35. It will not be appropriate for requesting judicial authorities to be pressed for further information relating to the statements made in an EAW pursuant to article 4a save in cases of ambiguity, confusion or possibly in connection with an argument that the warrant is an abuse of process. The issue at the extradition hearing will be whether the EAW contains the necessary statement. Article 4a is drafted to require surrender if the EAW states that the person, in accordance with the procedural law of the issuing member state, falls within one of the four exceptions. It does not contemplate that the executing state will conduct an independent investigation into those matters. That is not surprising. The EAW system is based on mutual trust and confidence. Article 1 of the 2009 Framework Decision identifies improvement in mutual recognition of judicial decisions as one of its aims. It also contemplates surrender occurring very shortly after an EAW is issued and certified. To explore all the underlying facts would generate extensive satellite litigation and be inconsistent with the scheme of the Framework Decision. Article 4a provides additional procedural safeguards for a requested person beyond the provision it replaced in the original version of the Framework Decision, but it does not call for one member state in any given case to explore the minutiae of what has occurred in the requesting member state or to receive evidence about whether the statement in the EAW is accurate. That is a process which might well entail a detailed examination of the conduct of the proceedings in that other state with a view to passing judgment on whether the foreign court had abided by its own domestic law, EU law and the Convention. It might require the court in one state to rule on the meaning of the law in the other state. It would entail an examination of factual matters in this jurisdiction, on which the foreign court had already come to conclusions, but on partial or different evidence. None of that is consistent with article 4a of the Framework Decision.

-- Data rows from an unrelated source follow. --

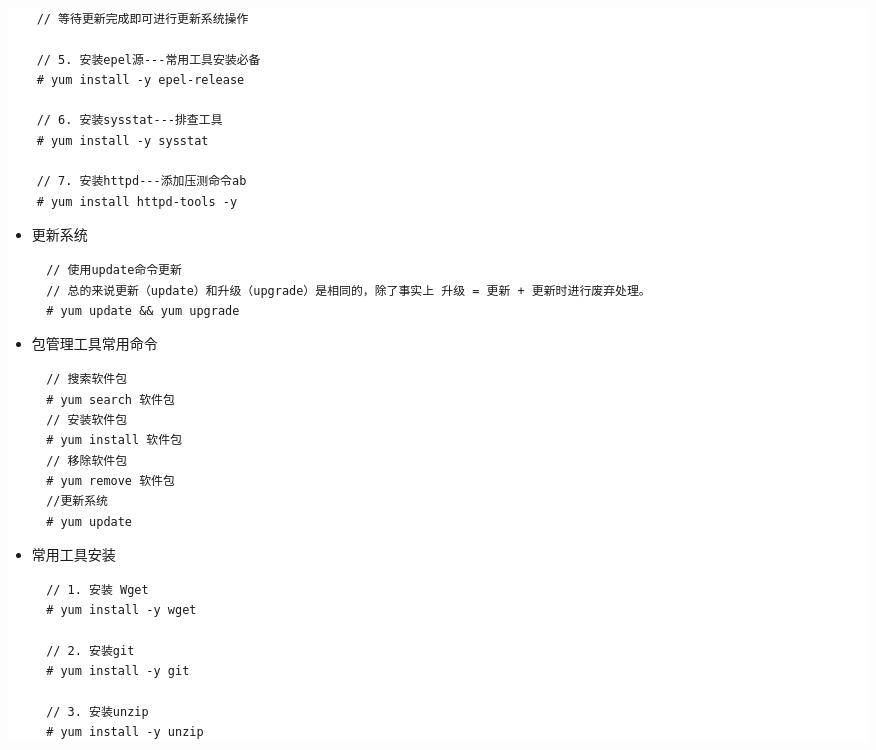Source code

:         // 等待更新完成即可进行更新系统操作

        // 5. 安装epel源---常用工具安装必备
        # yum install -y epel-release
        
        // 6. 安装sysstat---排查工具
        # yum install -y sysstat

        // 7. 安装httpd---添加压测命令ab
        # yum install httpd-tools -y

* 更新系统

        // 使用update命令更新
        // 总的来说更新（update）和升级（upgrade）是相同的，除了事实上 升级 = 更新 + 更新时进行废弃处理。
        # yum update && yum upgrade

* 包管理工具常用命令

        // 搜索软件包
        # yum search 软件包   
        // 安装软件包
        # yum install 软件包  
        // 移除软件包
        # yum remove 软件包
        //更新系统
        # yum update  

* 常用工具安装

        // 1. 安装 Wget
        # yum install -y wget

        // 2. 安装git
        # yum install -y git

        // 3. 安装unzip
        # yum install -y unzip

36. Should a requested person be surrendered on what turns out to be a mistaken factual assertion contained in the EAW relating to article 4a, he will not be helpless. He would have the protections afforded by domestic, EU and Convention law in that jurisdiction …"
"To my mind the appellant has an entitlement in this case to a retrial in Romania. Article 466 provides that. There is no discretion in the Romanian court to deny that right. Admittedly the Romanian court could decide that the appellant had appointed Mr Octavian to represent her, through her mother or otherwise, and therefore does not qualify for a retrial under Article 466. But that is a "procedural step", as it was described in Nastase. There Rafferty LJ held that, although the Italian court could theoretically refuse a retrial where it was satisfied that a requested person knew of the original proceedings and voluntarily absented himself, that was a procedural step which did not detract from the unconditional nature of the legal right. In this case the Romanian Judicial Authority has stated that in making the decision under Article 466 it will take into account the District Judge's conclusion that the appellant did not know Mr Octavian was acting for her and that it seemed that her mother was unaware of what was going on, but it is not "mandatory". Nothing more can be required on the Romanian Judicial Authority. We work on the basis of mutual trust between Convention states, especially if EU members. If the Romanian court finds that the appellant had not instructed the lawyer she is entitled under their law to a retrial. Consequently, the District Judge was correct in his conclusion that the section 20(5) is satisfied."